I’m trying to design an alert to tell me if cron activity deviates from normal. I know this sounds super vague, let me try to explain how my system works:
We have numerous clients that we receive FTP files from on different schedules: some daily, some multiple times per day. We collect things like number of files downloaded and time to process the files.
I want an alert that can tell me things like:
- normally we receive 50 files at 8am from client X everyday, but it’s 10am and we haven’t received any files.
- normally we receive 10 files at 10am, 12pm, and 2pm, but it’s 4pm and we’ve only seen the 10am and 12pm files.

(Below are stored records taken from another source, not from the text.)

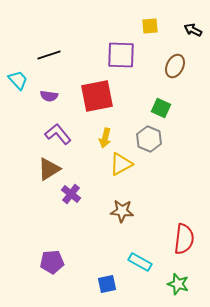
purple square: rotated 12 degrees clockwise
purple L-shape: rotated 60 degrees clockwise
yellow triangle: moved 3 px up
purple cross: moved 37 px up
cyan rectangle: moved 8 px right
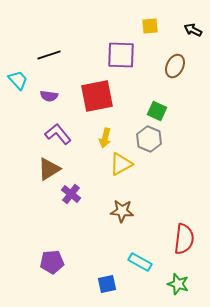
green square: moved 4 px left, 3 px down
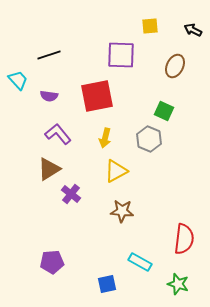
green square: moved 7 px right
yellow triangle: moved 5 px left, 7 px down
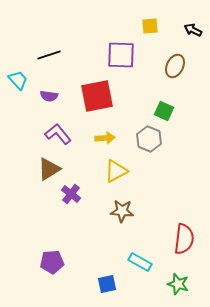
yellow arrow: rotated 108 degrees counterclockwise
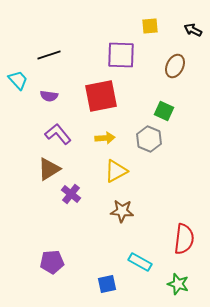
red square: moved 4 px right
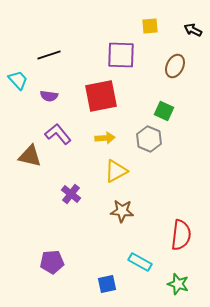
brown triangle: moved 19 px left, 13 px up; rotated 45 degrees clockwise
red semicircle: moved 3 px left, 4 px up
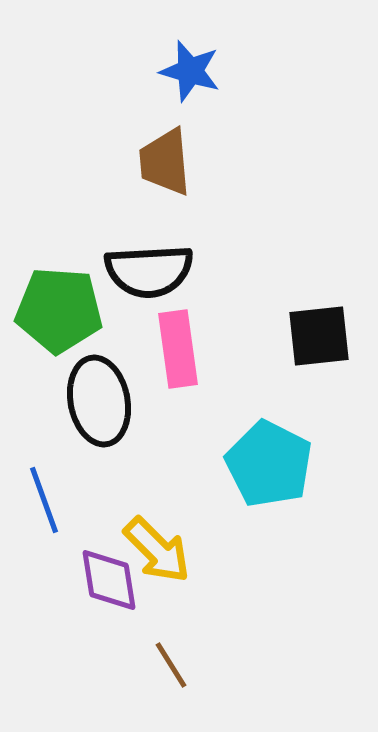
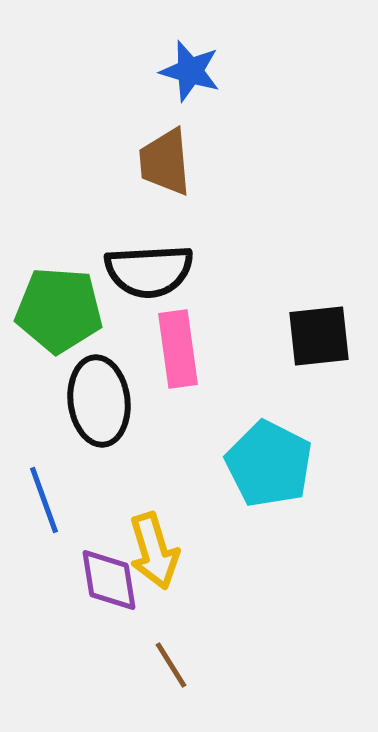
black ellipse: rotated 4 degrees clockwise
yellow arrow: moved 3 px left, 1 px down; rotated 28 degrees clockwise
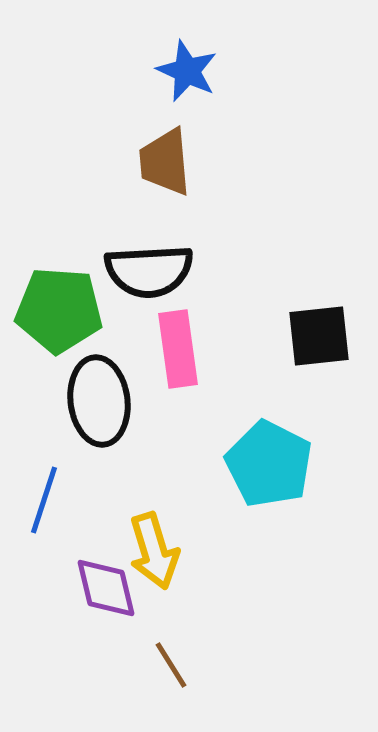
blue star: moved 3 px left; rotated 8 degrees clockwise
blue line: rotated 38 degrees clockwise
purple diamond: moved 3 px left, 8 px down; rotated 4 degrees counterclockwise
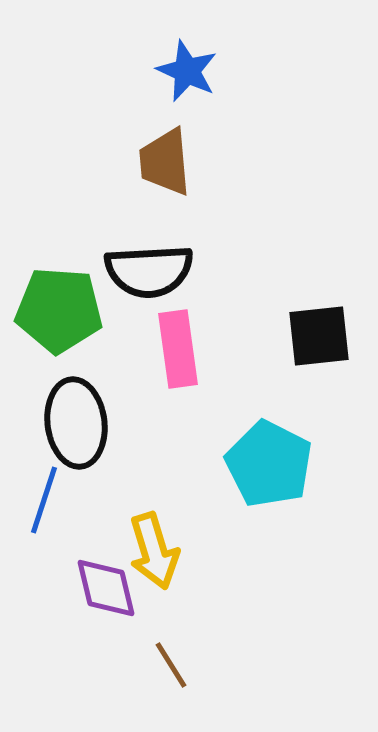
black ellipse: moved 23 px left, 22 px down
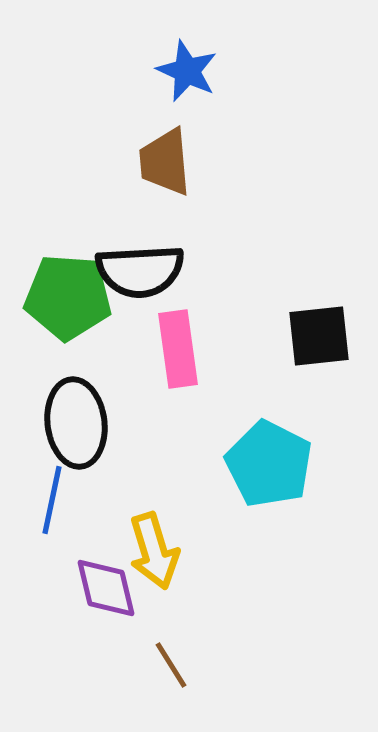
black semicircle: moved 9 px left
green pentagon: moved 9 px right, 13 px up
blue line: moved 8 px right; rotated 6 degrees counterclockwise
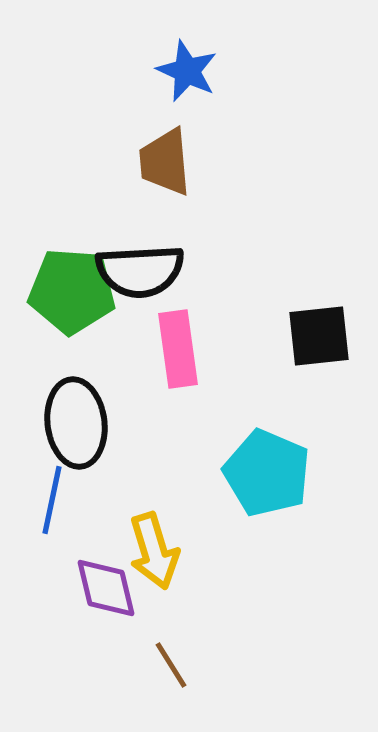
green pentagon: moved 4 px right, 6 px up
cyan pentagon: moved 2 px left, 9 px down; rotated 4 degrees counterclockwise
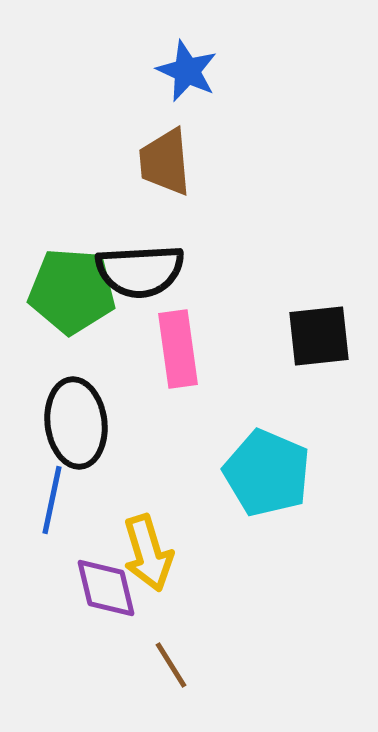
yellow arrow: moved 6 px left, 2 px down
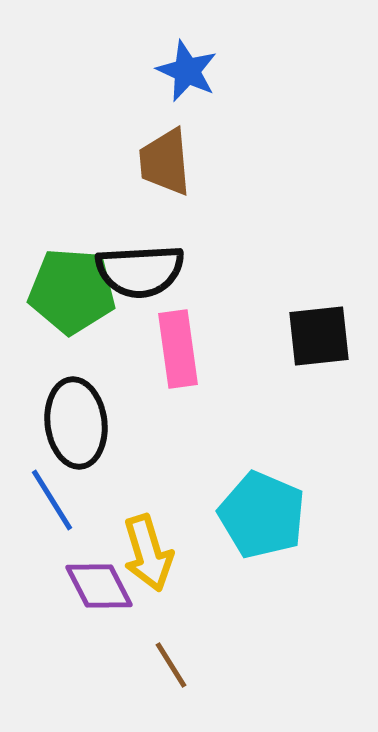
cyan pentagon: moved 5 px left, 42 px down
blue line: rotated 44 degrees counterclockwise
purple diamond: moved 7 px left, 2 px up; rotated 14 degrees counterclockwise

The struggle I’m having is that it’s not a constant stream of data: for most of the day we receive no files, then at a very specific time (different to every client), we download files. So I’m struggling to see how this can work with something like deadman because a number of 0 without any context is not anomalous, however a number of 0 after 10am is for certain clients.
All the ideas that’ve come to my head so far include aggregating the entire day’s worth of data and using sigma / stddev to calculate if it’s less or more than normal. The problem with this approach is we don’t find out for, at worst, an entire day–way to late for us to take action before our client notices.
My goal is to develop an entire series of this style of alert: have we missed any scheduled FTP downloads? have we failed to process as many files as we usually do? is the processing taking longer or shorter than normal?
Maybe these are all slightly different. But the real alert I’m trying to focus on is to be notified when a client’s files have not been processed when usually they have. I fully believe Kapacitor has the capability to do what I want, but I’m drawing a blank on how to design the alert.